Your task -
The data below should be copied out exactly, with its pictures omitted.
*** Provided data
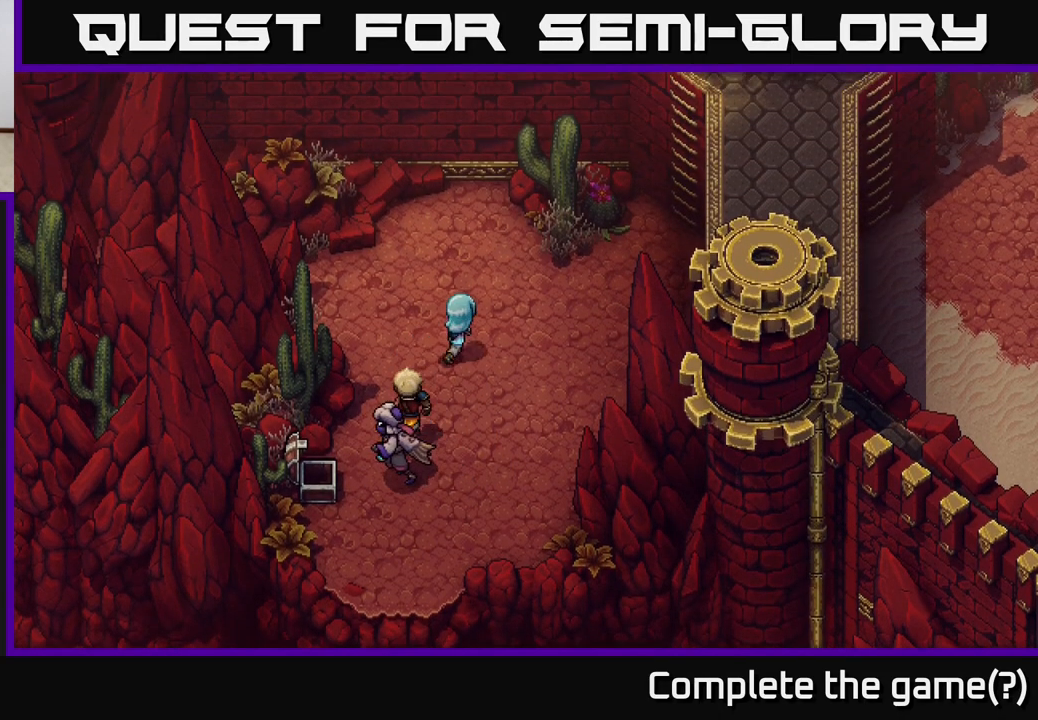
{"buttons": [], "left_stick": "up-right", "right_stick": "center", "events": []}
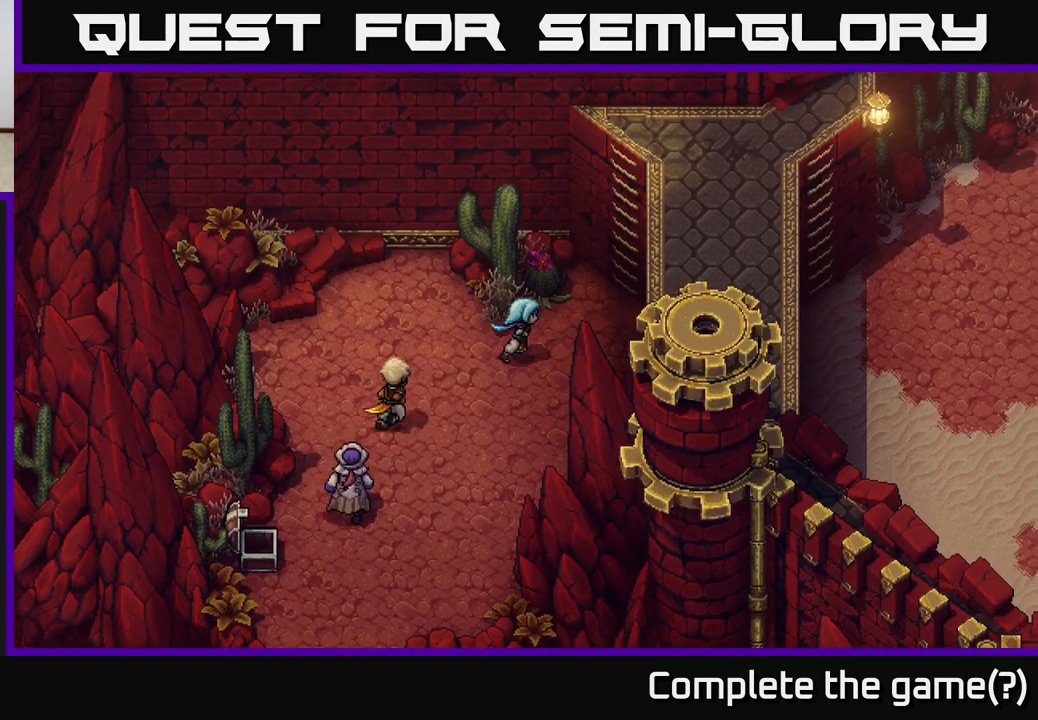
{"buttons": ["A"], "left_stick": "up-right", "right_stick": "center", "events": [[433, "A", "down"]]}
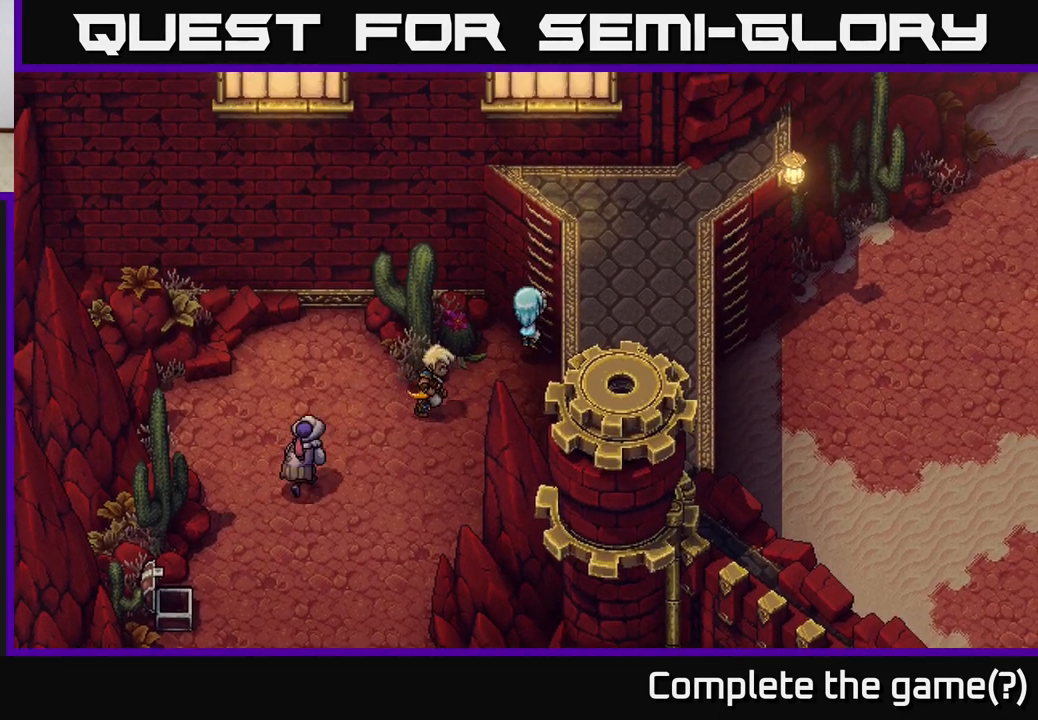
{"buttons": [], "left_stick": "up-right", "right_stick": "center", "events": [[117, "A", "up"]]}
******
Exercise result -
{"buttons": [], "left_stick": "up-right", "right_stick": "center", "events": []}
{"buttons": ["A"], "left_stick": "up-right", "right_stick": "center", "events": [[433, "A", "down"]]}
{"buttons": [], "left_stick": "up-right", "right_stick": "center", "events": [[117, "A", "up"]]}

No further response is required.